1. Reducing Data to be Cleaned
AI-Driven Pre-Cleaning
I engineered prompts to help the AI evaluate data quality, terminating low-quality responses and flagging suspicious entries. Through numerous iterations, I tested each approach on real datasets, refining the prompts until the AI consistently provided accurate quality ratings. This step was crucial for building a solid foundation in pre-cleaning, allowing researchers to focus on the most relevant responses.
Termination of Unsuccessful Methods
At the board’s suggestion, we initially included a keystroke analysis to measure data quality based on typing patterns. However, testing revealed that keystrokes had minimal correlation with data quality, despite repeated attempts to refine the model. By presenting clear, data-backed evidence of its ineffectiveness, I was able to convince stakeholders to discontinue this approach and reallocate resources.
2. Streamlining the Manual Cleaning Process
Flexible Data Review Tools
For the data not filtered by AI, I created a tool allowing researchers to review and finalize data quickly within the platform, rather than downloading files for manual cleanup. Researchers could easily approve, reject, or flag responses based on AI recommendations, which provided guidance without restricting their judgment.
Feature Design Adjustments
In initial usability tests, I discovered that the backend-focused design (with benchmarks, scores, and statuses) was too complex for researchers, who needed a simpler interface. Based on this feedback, I redesigned the interface to remove unnecessary metrics, resulting in a more intuitive, streamlined process. This simplification paid off during rollout, significantly reducing training time.
Handling Varied Inputs
I collaborated closely with developers to build a versatile system capable of handling diverse response types—open-ended answers, images, keyboard strokes, length of interaction (LOI), and other metrics. This step required extensive mock testing to ensure consistent quality evaluation across various data types submitted by respondents on the platform.
Compared below are the before and after cleaning workflows. This exemplifies how the above changes combine for a more streamlines workflow.
Result
Compared below are the before and after entrant data flows. This helps illustrate how the new workflow allowed for a 40% decrease in uncleaned data.
The project achieved a 44%* reduction in data-cleaning time, exceeding our initial goal and enabling faster project delivery and lower costs. Due to the user-friendly design and intuitive features, researchers quickly adopted the new tool, with minimal training required. The rollout went smoothly compared to previous features, thanks to the iterative usability testing and simplification efforts. Researchers found the tool not only efficient but essential, making it a valuable addition to our product offering.

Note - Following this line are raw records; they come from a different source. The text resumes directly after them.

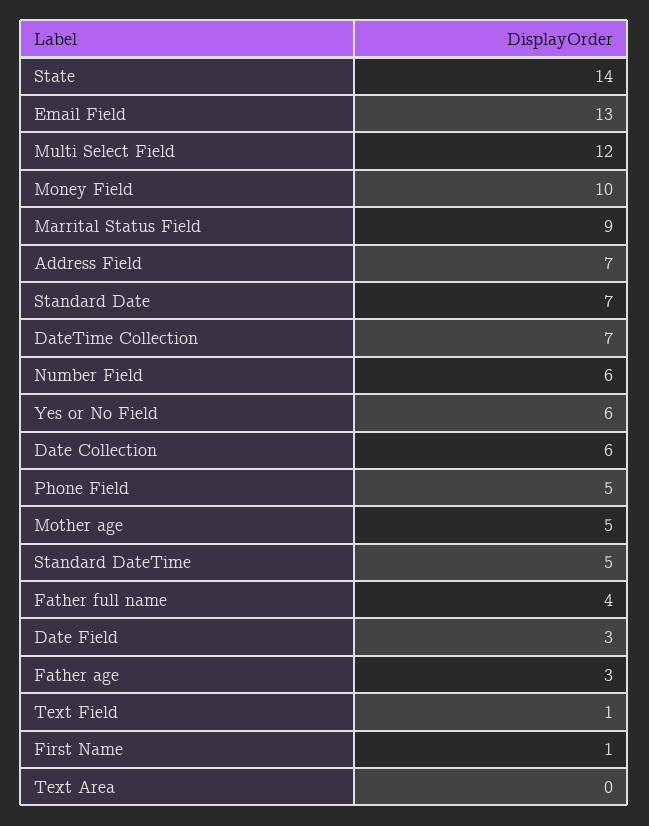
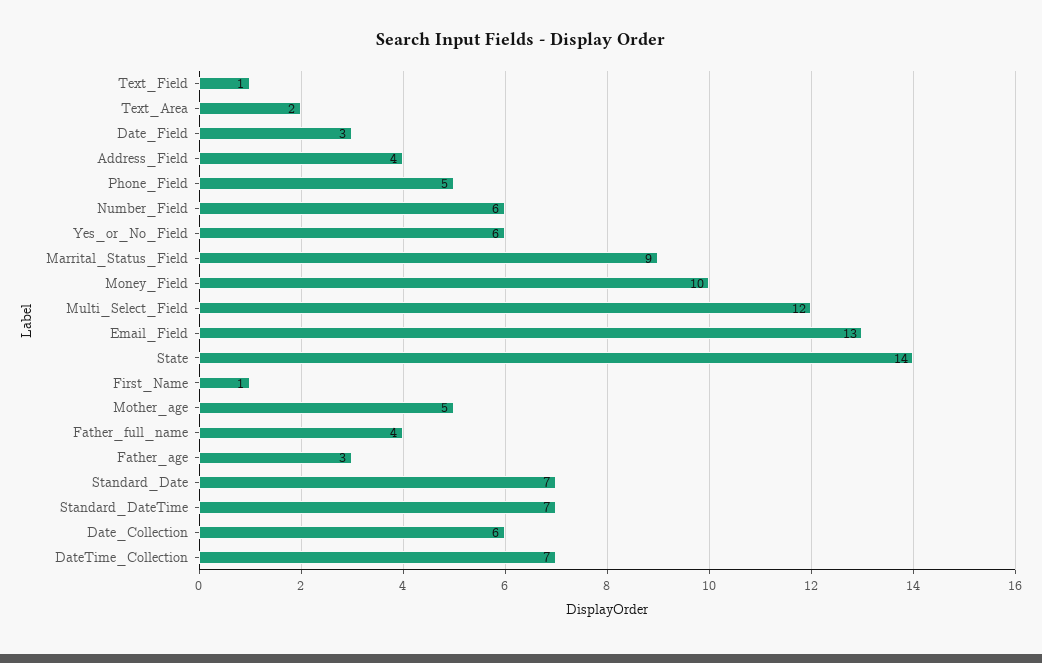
Address Field: 7 -> 4
Standard DateTime: 5 -> 7
Text Area: 0 -> 2

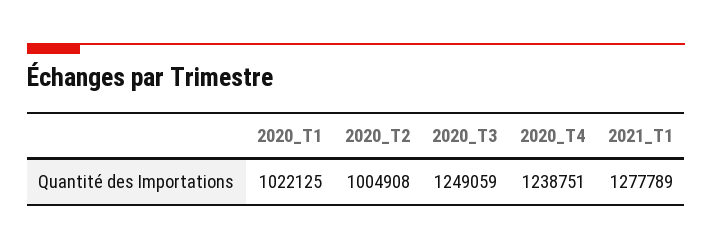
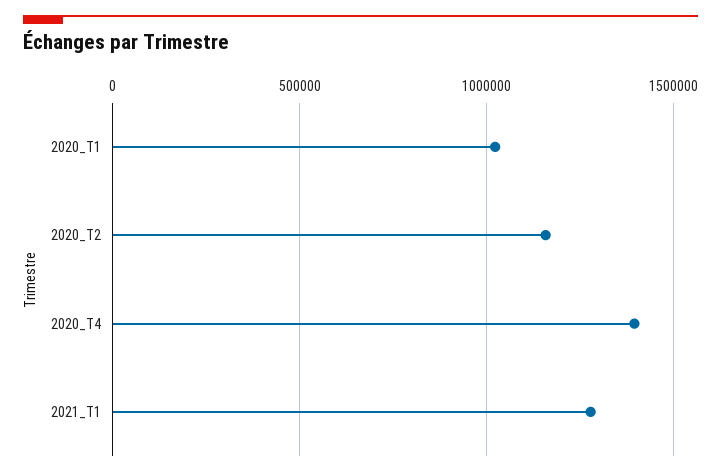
2020_T2: 1004908 -> 1150000
2020_T3: 1249059 -> none
2020_T4: 1238751 -> 1400000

*This is a recently deployed project and the time reduction is based off a small sample size
Key Skills
Prompt Engineering Expertise
Iterating on prompt design taught me how to fine-tune AI’s performance, measuring each iteration to optimize quality and efficiency.
Stakeholder Alignment
Managing expectations and communicating data-backed results helped align stakeholders on resource allocation, especially in discontinuing keystroke analysis.
User-Centered Design Success
Simplifying the UI and focusing on real user needs led to a product that researchers adopted eagerly—proving the impact of usability testing and feedback loops.